Content starts

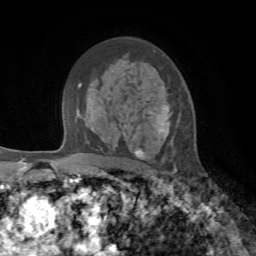
Breast MRI, one axial slice. Slice 46 of 72 in the series (ordered by position). Cropped to one breast. Dynamic contrast-enhanced series, time point 2 of 7 at this slice position (early post-contrast). 1.5 T. TE 4.2 ms, TR 8.7 ms. 2.2 mm slice thickness. 256 × 256 image matrix, field of view 180 × 180 mm. Female patient.
Annotated regions visible in this slice (semi-automatic segmentation, software-assisted and operator-edited):
- enhancing-tissue mask used for the functional tumour volume (all voxels passing the contrast-enhancement thresholds inside the analysis volume; usually the tumour): bounding box [x1, y1, x2, y2] px = [134, 104, 176, 170]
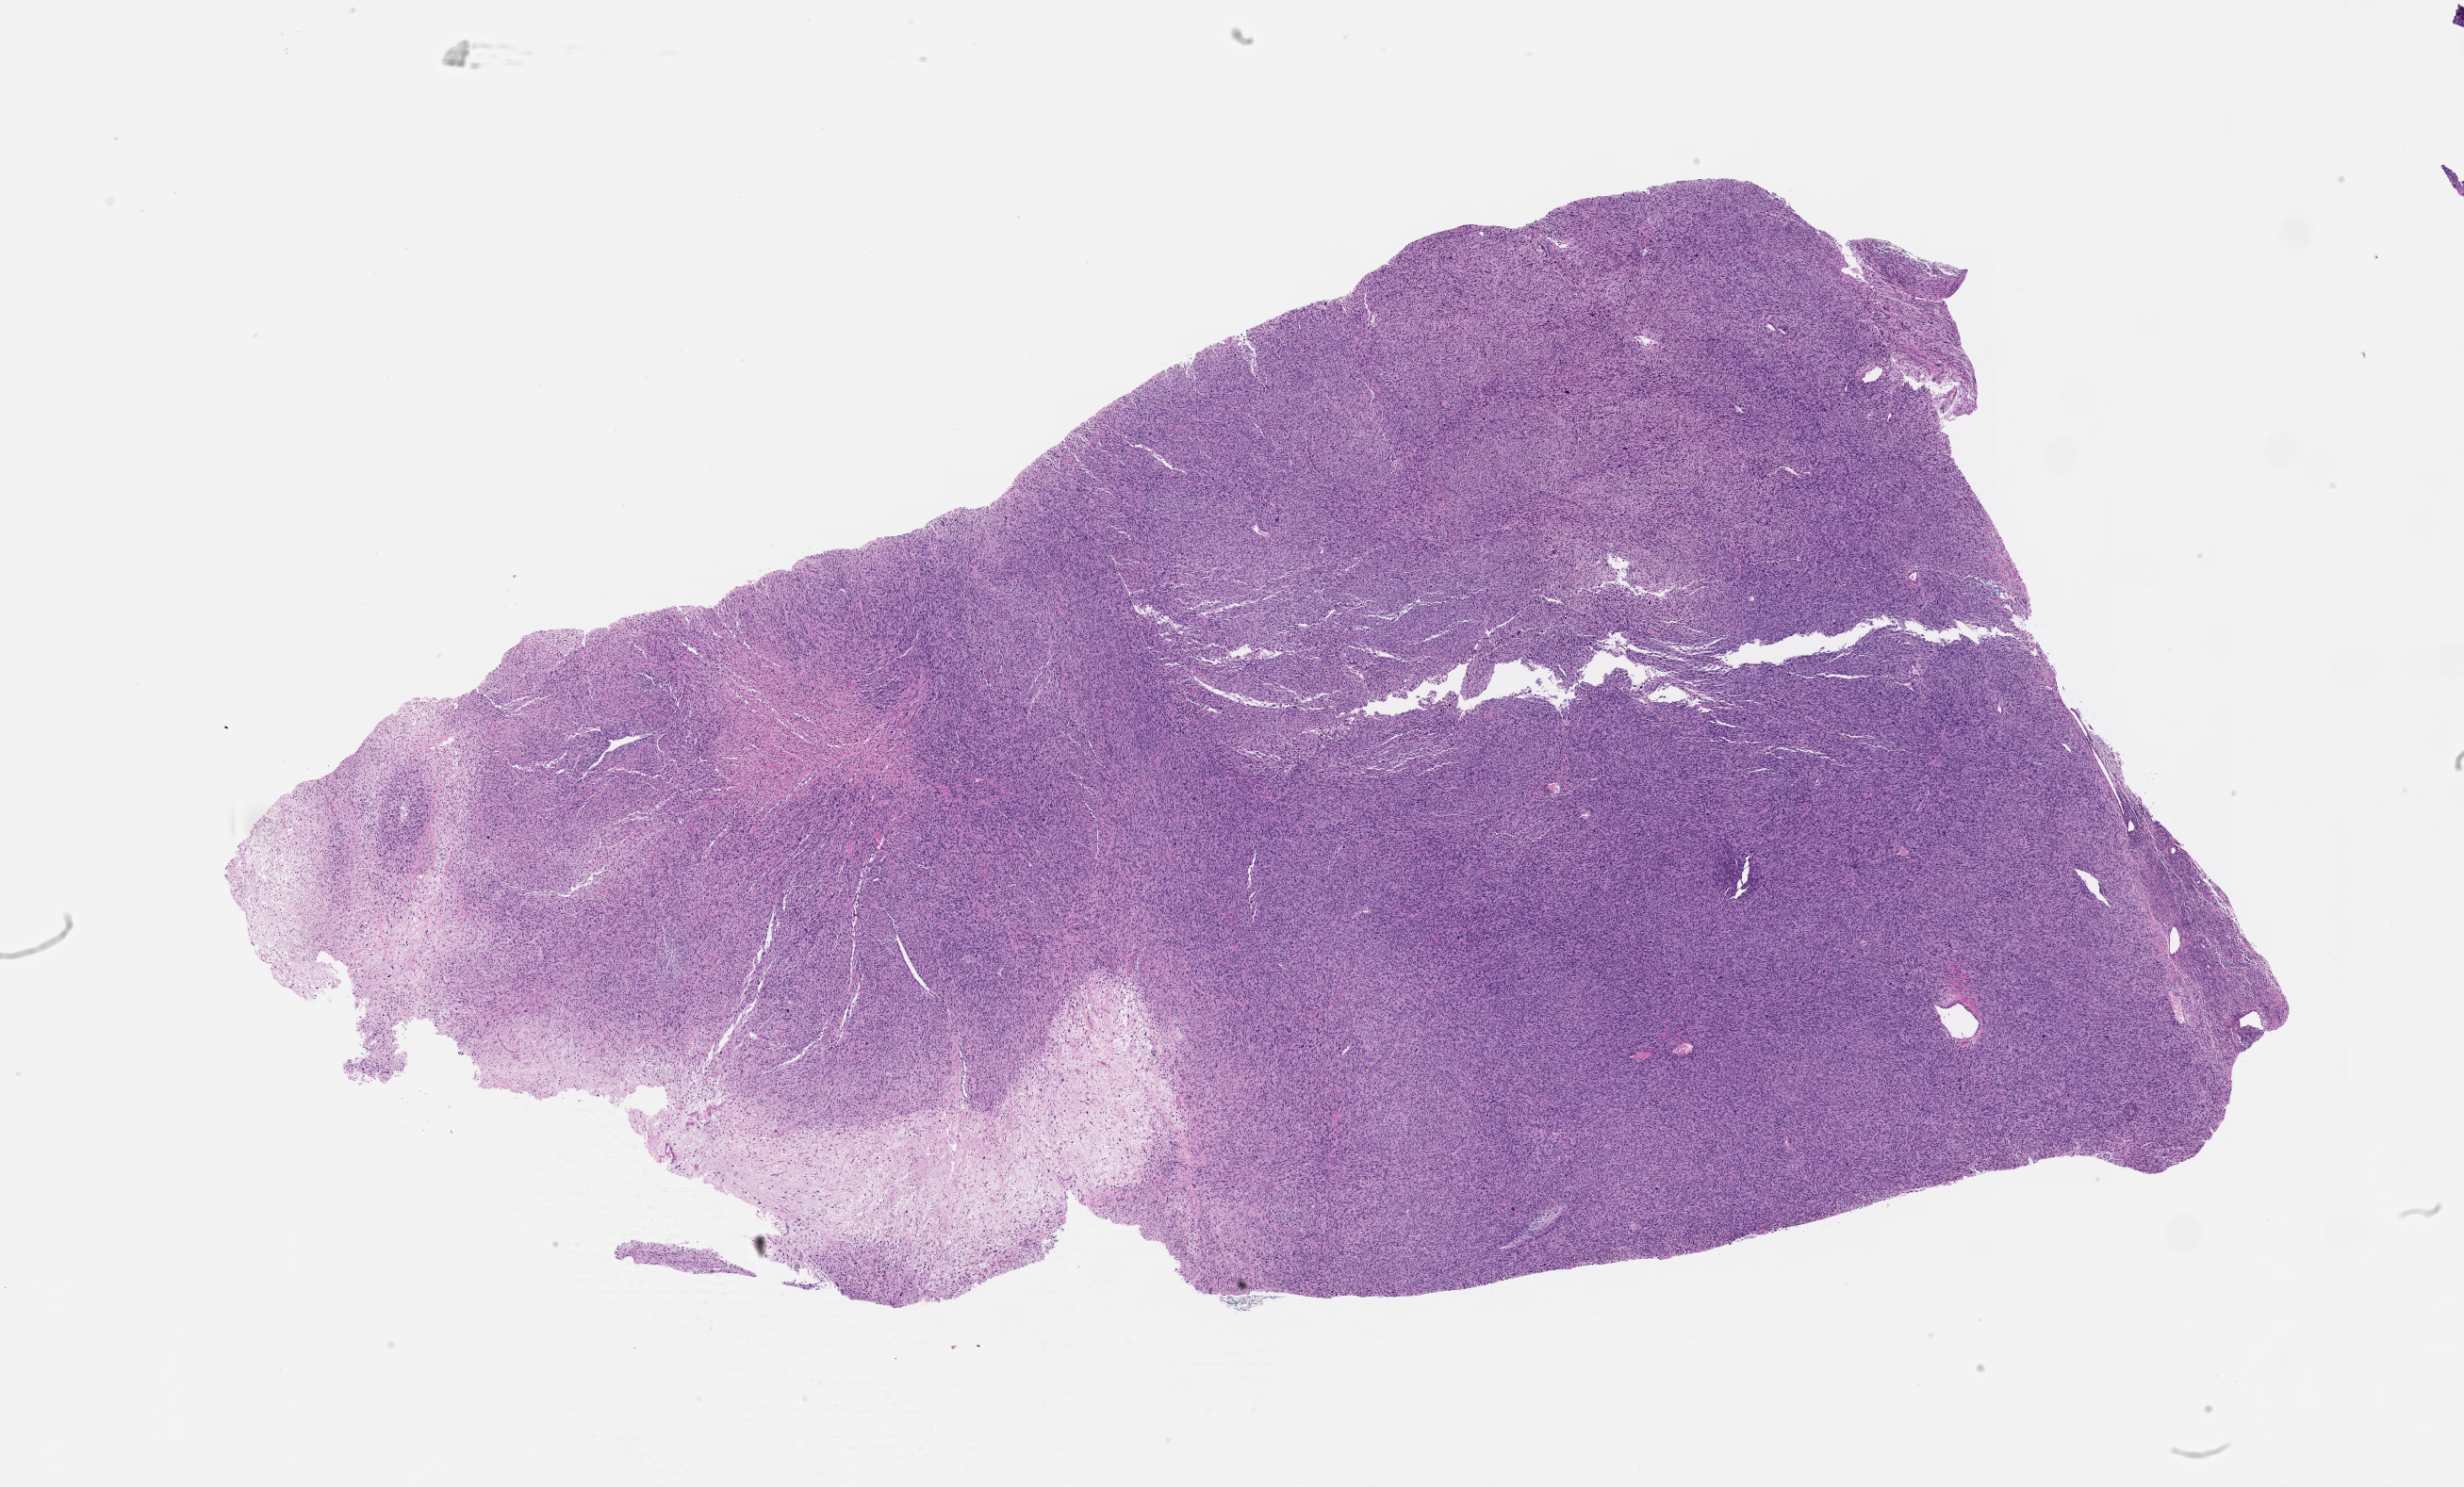
Whole-slide histology image, H&E, a low-resolution overview of the entire scanned area, about 21.0 x 12.7 mm.
Patient diagnosis (cohort enrolment): sarcoma (site not recorded at cohort level).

Content ends

• **WHAT IS NEEDED**
Provide an exact copy of the records, excluding every picture.

• **WRITTEN RESPONSE**
Breast MRI, one axial slice. Slice 46 of 72 in the series (ordered by position). Cropped to one breast. Dynamic contrast-enhanced series, time point 2 of 7 at this slice position (early post-contrast). 1.5 T. TE 4.2 ms, TR 8.7 ms. 2.2 mm slice thickness. 256 × 256 image matrix, field of view 180 × 180 mm. Female patient.
Annotated regions visible in this slice (semi-automatic segmentation, software-assisted and operator-edited):
- enhancing-tissue mask used for the functional tumour volume (all voxels passing the contrast-enhancement thresholds inside the analysis volume; usually the tumour): bounding box [x1, y1, x2, y2] px = [134, 104, 176, 170]
Whole-slide histology image, H&E, a low-resolution overview of the entire scanned area, about 21.0 x 12.7 mm.
Patient diagnosis (cohort enrolment): sarcoma (site not recorded at cohort level).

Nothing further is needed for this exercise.